Excerpted records: Begin
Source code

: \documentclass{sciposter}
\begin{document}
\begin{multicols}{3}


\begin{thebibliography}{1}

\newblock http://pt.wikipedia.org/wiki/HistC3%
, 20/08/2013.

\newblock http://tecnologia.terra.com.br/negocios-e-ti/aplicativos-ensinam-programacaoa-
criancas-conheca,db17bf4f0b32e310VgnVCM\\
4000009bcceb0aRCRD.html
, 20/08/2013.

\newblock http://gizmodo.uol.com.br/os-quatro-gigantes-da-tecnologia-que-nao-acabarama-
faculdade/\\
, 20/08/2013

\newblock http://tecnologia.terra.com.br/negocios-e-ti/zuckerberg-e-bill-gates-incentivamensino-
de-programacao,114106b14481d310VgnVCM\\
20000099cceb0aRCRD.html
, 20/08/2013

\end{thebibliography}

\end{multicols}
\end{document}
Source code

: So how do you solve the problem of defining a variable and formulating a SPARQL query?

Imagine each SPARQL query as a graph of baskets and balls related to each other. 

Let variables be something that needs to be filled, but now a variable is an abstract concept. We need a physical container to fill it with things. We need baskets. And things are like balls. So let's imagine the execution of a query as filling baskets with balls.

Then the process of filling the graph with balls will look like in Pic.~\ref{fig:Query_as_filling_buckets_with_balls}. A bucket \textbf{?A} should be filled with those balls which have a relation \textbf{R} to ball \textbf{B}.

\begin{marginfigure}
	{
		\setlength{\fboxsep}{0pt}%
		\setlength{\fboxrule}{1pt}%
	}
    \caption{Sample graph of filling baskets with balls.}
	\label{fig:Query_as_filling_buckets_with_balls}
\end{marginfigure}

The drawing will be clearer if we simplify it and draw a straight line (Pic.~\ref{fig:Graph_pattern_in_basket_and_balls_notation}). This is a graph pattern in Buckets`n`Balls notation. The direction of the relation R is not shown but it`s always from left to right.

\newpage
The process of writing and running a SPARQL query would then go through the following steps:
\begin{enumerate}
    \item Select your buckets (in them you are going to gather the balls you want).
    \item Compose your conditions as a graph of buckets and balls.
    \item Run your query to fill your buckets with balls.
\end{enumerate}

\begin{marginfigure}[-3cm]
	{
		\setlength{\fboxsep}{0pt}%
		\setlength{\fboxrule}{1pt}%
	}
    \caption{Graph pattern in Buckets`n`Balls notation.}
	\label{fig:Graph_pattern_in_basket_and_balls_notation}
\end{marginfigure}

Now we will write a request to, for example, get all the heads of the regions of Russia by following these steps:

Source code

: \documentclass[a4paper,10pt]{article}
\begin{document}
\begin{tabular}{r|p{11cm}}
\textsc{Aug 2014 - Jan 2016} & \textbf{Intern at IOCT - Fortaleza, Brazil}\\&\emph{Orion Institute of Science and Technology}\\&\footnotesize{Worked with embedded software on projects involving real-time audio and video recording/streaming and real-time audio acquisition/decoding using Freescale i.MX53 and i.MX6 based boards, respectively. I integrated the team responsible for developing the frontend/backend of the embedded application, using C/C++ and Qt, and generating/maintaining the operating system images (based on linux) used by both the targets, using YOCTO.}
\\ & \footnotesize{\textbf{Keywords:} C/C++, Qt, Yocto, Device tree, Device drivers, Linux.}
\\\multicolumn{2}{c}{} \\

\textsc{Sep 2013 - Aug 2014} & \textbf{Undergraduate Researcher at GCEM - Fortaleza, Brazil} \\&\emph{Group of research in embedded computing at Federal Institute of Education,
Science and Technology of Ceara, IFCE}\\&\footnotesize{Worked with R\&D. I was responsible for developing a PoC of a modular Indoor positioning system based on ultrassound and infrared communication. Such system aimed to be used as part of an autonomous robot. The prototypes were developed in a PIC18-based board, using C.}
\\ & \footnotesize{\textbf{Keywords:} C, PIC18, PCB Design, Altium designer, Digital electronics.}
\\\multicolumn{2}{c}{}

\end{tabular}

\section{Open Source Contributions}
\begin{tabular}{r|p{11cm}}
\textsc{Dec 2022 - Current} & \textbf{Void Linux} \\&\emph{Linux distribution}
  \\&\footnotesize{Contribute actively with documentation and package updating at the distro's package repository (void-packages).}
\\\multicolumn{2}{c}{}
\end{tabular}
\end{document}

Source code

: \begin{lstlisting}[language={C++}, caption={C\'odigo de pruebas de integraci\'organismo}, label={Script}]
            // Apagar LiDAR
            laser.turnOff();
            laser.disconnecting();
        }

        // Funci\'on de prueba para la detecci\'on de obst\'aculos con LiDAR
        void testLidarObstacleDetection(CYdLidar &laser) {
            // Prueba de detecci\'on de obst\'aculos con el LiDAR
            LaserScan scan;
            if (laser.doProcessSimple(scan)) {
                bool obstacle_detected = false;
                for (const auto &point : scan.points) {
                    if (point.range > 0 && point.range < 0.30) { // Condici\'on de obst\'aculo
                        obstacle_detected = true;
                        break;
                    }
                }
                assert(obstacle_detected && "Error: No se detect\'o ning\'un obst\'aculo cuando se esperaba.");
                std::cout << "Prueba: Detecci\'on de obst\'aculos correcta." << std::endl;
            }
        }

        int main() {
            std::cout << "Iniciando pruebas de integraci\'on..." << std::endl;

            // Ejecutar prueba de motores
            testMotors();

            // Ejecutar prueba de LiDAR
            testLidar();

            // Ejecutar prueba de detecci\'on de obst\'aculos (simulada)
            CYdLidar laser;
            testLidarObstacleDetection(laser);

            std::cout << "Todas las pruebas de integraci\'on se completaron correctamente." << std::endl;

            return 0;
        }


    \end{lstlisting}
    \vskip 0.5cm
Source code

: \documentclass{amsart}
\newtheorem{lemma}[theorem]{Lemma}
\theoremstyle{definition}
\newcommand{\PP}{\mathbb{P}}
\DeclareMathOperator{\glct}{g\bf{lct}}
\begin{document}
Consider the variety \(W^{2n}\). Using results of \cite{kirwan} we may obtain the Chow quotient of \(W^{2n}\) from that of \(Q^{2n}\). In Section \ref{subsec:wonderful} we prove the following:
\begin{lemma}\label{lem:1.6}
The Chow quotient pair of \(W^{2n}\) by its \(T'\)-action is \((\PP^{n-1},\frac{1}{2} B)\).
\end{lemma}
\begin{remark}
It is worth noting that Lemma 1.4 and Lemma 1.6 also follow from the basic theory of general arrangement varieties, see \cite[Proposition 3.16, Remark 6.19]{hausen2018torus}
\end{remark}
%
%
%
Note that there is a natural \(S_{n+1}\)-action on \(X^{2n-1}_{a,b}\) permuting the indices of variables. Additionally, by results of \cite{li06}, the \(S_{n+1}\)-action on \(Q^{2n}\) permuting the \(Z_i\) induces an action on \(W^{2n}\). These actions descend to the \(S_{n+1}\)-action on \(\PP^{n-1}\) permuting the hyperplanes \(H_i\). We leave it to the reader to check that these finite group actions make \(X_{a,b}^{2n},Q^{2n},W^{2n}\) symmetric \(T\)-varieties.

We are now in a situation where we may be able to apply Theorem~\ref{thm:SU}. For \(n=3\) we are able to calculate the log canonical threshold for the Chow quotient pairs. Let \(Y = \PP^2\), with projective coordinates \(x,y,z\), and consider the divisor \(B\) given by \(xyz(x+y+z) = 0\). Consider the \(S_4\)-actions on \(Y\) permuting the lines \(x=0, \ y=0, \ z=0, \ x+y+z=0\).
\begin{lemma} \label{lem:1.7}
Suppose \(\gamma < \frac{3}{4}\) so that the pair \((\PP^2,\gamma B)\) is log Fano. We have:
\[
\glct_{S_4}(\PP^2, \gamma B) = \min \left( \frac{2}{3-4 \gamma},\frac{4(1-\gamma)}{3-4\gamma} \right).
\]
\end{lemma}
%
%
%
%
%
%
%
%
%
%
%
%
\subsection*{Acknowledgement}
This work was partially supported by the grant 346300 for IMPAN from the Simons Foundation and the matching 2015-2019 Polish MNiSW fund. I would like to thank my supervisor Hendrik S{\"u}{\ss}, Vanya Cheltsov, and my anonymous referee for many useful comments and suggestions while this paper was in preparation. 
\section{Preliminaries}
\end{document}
Excerpted records: End
Whenever a line in the preceding entries includes the word "thebibliography", count it, and state the total alone.

▸ Reply
2